私としては、そんな詳細はどうでも良いのです。その時代の人達の事など皆目分からないのですから、どんな名前の人がこの絵を描いたことになろうと、たいして意味のあることではないのです。大切なのは、仕事場に腰を下ろして筆を取りあげ、ささっと穂先を走らせ、単純ではあるけれど、とてつもなく生き生きとした傑作をつくり出す、そんな人物が過去に居た、ということなのです。

私がこの版画を作る時にも「ささっと穂先を走らせ」ました、と言いたい所なのですが!私は例によって、これを制作している時も、インターネット・ウエブカメラで実況の画像を送っていました。すると、何人かの友達から同じような質問を受けました。「デービッド、一体何をやってんだい?摺らないで、色塗りをしているのは、どういうこと?」そうなんです、御覧になっている版画の色は、色版を摺るという、いつものやり方とは違い、直接筆で塗ったものなのです。なにも、版画作りを諦めたわけではありませんよ。これはただ単に、この作品が、まだ色摺りの技術がない頃の1700年代初期にできた作品だからなのです。これは、丹絵と言って、墨線の所は普通に彫って摺りますが、色の部分は後から筆で塗っています。
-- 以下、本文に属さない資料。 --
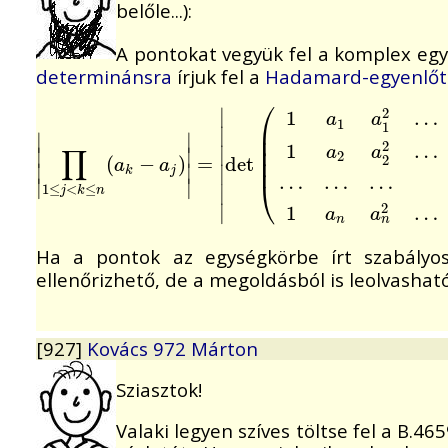
belőle...):
A pontokat vegyük fel a komplex eg
determinánsra
írjuk fel a
Hadamard-egyenlőt
⎛
∣
2
1
…
a
a
1
1
⎜
∣
∣
∣
⎜
2
1
…
⎜
∣
∏
a
a
∣
∣
2
2
|
∏
1
≤
j
<
k
(
≤
n
(
a
−
k
−
a
)
j
)
|
=
=
|
d
d
e
e
t
t
(
1
a
1
a
1
2
…
a
1
n
−
1
1
a
2
a
⎜
a
a
∣
∣
∣
k
j
…
…
…
⎝
∣
∣
∣
1
≤
<
≤
j
k
n
2
∣
1
…
a
a
n
n
Ha a pontok az egységkörbe írt szabály
ellenőrizhető, de a megoldásból is leolvasható
[927]
Kovács 972 Márton
Sziasztok!
Valaki legyen szíves töltse fel a B.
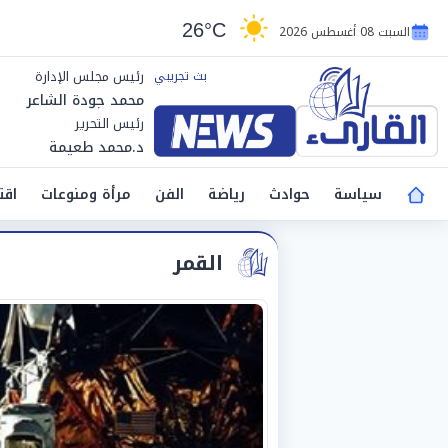
26°C
السبت 08 أغسطس 2026
رئيس مجلس الإدارة
محمد جودة الشاعر
رئيس التحرير
د.محمد طعيمة
سياسة
حوادث
رياضة
الفن
مرأة ومنوعات
اقت
القمر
これを復刻する時には、当然のことながら、原作と同じ手法を守りました。始める時から、たっぷりひと月はかかるだろうと覚悟はしていたものの、ひと色ずつ筆で塗っていく作業は、実際、摺るよりも遥かに時間を要しました。丹絵の多くは、かなり荒っぽく速成作りですから、色はあちこちではみ出しています。でも、私がこの復刻に使った版画は、かなり丁寧にできていたので、完璧とはいかないまでも、色塗りは、ほぼ墨線の内側に収まっています。そんな訳で、私の方もその水準を守らなくてはならず、成りゆきとして長距離走になってしまいました。

絵の具の方も、できるだけ、原作で使われたと思える物を使いました。黄色には石黄、赤には本物の丹です。この色は両方とも、時間と共に変化して、最初の数カ月が過ぎるだけでもこの絵の持ち味は変わって来ます。ですから、あまり時間の経たない内に、もっと良い色合いになってくるのが確かめられるはずです。

こういった絵の具は、硫黄・ヒ素・鉛など、毒性の強い物質も含んでいます。でも、だからといって、絵を持っていると危険、などという心配はありません。毒素が、紙から空中に出るようなことはないからです。でも、使用する私の方は、必要以上にこういった絵の具に自分を曝さないよう、幾分かの注意は、する必要がありました。今回用いたような絵の具は、もう一般の店で購入できなくなっているので、手に入れるのがとても難しく、他の摺師に少し頂いた物があって幸運でした。

この版画も、良い経験になりました。こうして一歩一歩、たくさんの伝統版画の手法の全てに馴染んできています。では、ほとんど制覇した?とんでもない!まだまだ研鑽の道、先は何十年と続きます!